* Task directions: Count how many lines in the data hold "round". Only the number.

* Stored data:
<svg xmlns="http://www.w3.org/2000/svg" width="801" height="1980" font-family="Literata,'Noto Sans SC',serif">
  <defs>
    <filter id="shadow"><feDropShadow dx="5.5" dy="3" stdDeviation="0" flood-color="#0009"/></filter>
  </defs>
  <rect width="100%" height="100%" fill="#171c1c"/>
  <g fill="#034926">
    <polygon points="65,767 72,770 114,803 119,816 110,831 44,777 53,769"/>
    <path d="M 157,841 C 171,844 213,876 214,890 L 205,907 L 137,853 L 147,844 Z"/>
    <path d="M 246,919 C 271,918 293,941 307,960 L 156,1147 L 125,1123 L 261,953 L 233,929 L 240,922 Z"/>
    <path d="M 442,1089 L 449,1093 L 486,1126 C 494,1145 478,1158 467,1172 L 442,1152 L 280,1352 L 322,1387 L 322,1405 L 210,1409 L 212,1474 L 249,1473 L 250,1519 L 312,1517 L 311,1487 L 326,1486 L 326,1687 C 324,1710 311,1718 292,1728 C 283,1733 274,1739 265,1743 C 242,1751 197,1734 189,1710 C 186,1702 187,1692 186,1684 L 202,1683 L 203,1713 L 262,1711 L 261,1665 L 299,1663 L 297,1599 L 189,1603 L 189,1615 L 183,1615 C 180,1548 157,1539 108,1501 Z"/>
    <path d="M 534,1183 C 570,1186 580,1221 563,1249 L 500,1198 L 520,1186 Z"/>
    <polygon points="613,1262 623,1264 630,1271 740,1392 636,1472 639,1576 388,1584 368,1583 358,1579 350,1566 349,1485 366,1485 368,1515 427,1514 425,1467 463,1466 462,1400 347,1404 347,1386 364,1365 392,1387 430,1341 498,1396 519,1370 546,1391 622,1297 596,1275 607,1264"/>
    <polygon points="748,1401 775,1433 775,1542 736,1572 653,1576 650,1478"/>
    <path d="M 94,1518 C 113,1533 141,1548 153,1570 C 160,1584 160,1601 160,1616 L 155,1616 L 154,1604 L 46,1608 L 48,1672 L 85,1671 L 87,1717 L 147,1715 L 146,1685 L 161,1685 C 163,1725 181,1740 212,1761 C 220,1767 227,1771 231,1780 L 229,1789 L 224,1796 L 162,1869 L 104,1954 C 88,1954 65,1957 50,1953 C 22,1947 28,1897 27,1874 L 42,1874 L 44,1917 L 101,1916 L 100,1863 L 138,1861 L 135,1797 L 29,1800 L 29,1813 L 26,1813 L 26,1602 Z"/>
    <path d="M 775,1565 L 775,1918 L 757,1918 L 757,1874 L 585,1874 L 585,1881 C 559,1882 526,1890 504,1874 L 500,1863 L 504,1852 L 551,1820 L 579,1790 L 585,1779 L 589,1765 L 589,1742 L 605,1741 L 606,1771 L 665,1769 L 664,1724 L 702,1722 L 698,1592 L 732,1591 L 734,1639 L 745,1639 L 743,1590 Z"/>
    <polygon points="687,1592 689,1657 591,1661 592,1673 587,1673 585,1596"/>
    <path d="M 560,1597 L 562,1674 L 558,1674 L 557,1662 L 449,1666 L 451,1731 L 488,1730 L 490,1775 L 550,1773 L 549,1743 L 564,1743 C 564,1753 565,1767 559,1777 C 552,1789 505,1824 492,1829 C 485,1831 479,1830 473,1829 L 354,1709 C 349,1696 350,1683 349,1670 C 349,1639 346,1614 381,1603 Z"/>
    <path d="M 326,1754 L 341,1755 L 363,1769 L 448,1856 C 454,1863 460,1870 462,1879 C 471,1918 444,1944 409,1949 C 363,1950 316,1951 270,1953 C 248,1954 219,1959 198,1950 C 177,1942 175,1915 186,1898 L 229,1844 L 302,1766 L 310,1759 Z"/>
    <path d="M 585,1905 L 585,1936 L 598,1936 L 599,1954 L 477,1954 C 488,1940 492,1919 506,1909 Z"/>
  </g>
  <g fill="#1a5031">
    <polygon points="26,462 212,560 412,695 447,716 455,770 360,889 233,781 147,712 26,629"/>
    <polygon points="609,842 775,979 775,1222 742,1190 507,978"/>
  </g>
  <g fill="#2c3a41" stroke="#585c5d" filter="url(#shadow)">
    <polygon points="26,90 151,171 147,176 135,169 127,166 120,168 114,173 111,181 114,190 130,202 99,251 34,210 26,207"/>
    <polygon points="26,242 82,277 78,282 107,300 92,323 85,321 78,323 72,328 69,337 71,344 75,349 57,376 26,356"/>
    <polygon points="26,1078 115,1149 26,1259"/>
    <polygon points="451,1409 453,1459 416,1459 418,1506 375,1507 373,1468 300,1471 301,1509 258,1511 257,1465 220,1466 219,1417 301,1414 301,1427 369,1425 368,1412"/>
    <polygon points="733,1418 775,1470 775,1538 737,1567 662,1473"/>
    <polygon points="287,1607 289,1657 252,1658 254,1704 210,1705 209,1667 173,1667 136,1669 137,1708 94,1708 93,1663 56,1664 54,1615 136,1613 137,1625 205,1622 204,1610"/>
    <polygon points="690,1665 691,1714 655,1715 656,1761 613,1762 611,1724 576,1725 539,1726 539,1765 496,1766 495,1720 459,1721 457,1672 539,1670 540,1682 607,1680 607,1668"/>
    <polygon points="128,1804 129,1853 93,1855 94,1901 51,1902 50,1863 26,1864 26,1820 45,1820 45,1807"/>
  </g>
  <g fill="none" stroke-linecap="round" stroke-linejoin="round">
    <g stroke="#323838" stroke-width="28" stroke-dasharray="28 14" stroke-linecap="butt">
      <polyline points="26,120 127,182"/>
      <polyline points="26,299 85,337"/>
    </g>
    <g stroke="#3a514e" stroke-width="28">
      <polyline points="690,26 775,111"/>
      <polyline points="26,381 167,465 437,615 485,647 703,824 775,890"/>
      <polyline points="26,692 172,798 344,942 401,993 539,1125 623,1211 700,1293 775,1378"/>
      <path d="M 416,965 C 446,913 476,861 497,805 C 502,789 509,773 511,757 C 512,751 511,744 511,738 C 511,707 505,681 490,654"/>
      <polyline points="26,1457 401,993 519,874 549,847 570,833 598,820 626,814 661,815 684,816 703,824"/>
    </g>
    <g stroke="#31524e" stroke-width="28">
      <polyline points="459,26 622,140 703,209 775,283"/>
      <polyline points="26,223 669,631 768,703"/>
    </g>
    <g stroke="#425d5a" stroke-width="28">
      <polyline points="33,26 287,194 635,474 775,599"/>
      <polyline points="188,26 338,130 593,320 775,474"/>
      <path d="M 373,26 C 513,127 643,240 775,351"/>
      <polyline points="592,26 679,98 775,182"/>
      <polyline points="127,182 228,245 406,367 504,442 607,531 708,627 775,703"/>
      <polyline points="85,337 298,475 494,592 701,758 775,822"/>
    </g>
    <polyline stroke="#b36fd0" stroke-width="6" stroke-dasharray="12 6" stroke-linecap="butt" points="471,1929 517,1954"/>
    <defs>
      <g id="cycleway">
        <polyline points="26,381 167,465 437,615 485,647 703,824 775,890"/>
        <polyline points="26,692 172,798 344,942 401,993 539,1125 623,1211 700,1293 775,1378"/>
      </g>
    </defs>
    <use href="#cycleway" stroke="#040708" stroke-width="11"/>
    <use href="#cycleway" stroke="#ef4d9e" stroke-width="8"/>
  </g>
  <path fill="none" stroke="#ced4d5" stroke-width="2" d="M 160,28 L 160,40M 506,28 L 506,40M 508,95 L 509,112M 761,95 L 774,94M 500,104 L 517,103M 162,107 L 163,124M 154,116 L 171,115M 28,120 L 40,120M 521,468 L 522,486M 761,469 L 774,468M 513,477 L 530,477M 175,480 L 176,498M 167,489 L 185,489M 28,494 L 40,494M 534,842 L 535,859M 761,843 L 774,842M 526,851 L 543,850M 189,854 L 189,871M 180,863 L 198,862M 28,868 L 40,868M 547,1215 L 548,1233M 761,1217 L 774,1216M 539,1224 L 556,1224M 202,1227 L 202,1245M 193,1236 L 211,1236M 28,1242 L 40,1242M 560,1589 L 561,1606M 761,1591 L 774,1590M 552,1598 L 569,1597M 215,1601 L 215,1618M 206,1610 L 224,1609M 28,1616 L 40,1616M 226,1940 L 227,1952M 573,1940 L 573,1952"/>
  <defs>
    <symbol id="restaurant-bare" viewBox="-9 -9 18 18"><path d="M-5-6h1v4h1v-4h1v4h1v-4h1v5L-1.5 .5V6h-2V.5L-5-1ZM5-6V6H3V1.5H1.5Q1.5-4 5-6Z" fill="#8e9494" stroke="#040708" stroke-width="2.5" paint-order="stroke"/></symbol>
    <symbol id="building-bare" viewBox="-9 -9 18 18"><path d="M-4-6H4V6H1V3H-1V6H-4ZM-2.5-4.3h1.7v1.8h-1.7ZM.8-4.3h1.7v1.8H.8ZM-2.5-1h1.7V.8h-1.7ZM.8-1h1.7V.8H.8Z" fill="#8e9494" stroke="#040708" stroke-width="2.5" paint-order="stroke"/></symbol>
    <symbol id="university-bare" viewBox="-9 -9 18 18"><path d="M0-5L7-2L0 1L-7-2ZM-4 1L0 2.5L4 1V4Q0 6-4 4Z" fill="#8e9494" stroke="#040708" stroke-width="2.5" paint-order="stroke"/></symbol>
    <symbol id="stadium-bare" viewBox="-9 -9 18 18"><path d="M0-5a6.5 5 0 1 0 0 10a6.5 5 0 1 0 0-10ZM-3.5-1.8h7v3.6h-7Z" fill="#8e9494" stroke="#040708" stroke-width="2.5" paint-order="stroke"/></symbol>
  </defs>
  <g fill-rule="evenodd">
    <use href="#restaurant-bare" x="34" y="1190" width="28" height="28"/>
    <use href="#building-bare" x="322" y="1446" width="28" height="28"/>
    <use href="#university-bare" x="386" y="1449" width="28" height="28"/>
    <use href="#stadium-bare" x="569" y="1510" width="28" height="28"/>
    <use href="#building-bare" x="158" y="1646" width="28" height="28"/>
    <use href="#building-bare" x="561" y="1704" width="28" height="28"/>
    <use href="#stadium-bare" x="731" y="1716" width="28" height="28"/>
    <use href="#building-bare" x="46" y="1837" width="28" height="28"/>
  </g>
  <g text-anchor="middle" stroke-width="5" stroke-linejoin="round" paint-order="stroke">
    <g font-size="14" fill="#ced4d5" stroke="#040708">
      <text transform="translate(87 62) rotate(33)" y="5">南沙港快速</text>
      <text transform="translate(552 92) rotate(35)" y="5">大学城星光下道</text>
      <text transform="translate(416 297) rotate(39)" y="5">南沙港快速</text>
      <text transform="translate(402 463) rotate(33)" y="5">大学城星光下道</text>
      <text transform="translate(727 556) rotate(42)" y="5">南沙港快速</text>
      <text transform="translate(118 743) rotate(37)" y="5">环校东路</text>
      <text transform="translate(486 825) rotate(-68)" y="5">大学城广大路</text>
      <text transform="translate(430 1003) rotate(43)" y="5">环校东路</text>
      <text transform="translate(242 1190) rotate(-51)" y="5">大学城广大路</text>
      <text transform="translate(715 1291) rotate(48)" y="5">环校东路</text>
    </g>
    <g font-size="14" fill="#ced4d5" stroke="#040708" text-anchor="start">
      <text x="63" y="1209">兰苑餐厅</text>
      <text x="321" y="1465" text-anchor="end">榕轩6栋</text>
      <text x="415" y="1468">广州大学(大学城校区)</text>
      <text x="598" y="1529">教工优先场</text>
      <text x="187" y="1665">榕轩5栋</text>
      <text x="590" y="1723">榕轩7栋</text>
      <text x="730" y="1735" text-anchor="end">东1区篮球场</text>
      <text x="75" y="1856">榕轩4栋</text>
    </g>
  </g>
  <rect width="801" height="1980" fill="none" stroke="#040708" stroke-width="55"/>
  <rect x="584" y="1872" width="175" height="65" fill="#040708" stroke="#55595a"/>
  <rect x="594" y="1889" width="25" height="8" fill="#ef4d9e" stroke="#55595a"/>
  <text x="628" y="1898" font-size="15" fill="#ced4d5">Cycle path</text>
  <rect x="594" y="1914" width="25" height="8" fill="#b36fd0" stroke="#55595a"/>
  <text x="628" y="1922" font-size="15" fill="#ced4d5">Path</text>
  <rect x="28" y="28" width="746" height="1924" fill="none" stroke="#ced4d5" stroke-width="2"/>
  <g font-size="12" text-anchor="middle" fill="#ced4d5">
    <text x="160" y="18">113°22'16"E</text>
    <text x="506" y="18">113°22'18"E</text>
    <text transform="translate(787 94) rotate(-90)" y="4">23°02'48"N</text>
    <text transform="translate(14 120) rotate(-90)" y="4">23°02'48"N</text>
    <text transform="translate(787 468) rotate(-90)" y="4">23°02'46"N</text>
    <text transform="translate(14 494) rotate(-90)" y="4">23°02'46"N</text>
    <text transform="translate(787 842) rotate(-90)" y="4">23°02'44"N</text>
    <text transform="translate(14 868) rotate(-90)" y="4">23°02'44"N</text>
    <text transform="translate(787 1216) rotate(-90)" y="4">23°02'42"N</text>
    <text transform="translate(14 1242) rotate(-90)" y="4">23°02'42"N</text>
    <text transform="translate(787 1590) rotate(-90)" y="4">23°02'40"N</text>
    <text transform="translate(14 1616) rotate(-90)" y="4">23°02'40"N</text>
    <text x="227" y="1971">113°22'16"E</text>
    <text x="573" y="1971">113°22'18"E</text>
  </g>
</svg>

* Solution to this task: 2